What you are asked to do: Please give the rows from the line containing "The historic Bronzeville" through the line containing "history and want to be part of neighborhood", both included, as a numbered list with blank lines left out.

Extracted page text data
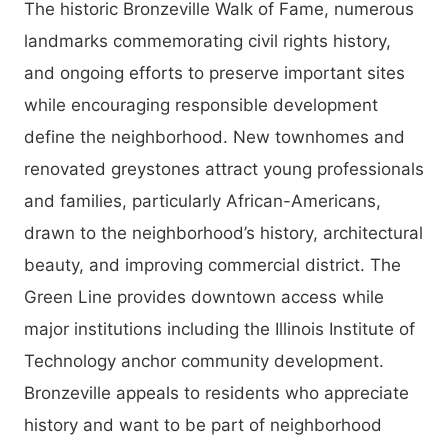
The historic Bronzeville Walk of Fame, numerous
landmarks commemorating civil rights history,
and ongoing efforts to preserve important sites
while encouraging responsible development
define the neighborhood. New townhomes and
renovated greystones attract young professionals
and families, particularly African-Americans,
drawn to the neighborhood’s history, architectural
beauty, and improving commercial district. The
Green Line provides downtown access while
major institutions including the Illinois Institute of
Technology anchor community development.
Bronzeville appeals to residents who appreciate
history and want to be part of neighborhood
* * *
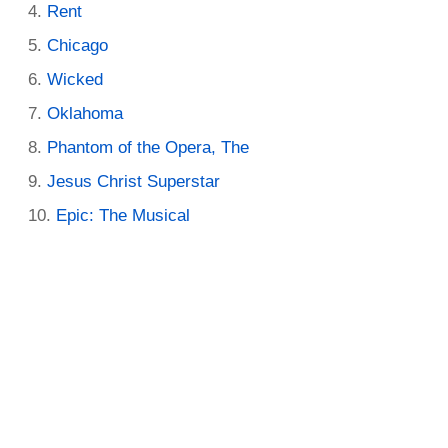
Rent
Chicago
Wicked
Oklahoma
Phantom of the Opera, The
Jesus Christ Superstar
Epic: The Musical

Output for this task:
1. The historic Bronzeville Walk of Fame, numerous
2. landmarks commemorating civil rights history,
3. and ongoing efforts to preserve important sites
4. while encouraging responsible development
5. define the neighborhood. New townhomes and
6. renovated greystones attract young professionals
7. and families, particularly African-Americans,
8. drawn to the neighborhood’s history, architectural
9. beauty, and improving commercial district. The
10. Green Line provides downtown access while
11. major institutions including the Illinois Institute of
12. Technology anchor community development.
13. Bronzeville appeals to residents who appreciate
14. history and want to be part of neighborhood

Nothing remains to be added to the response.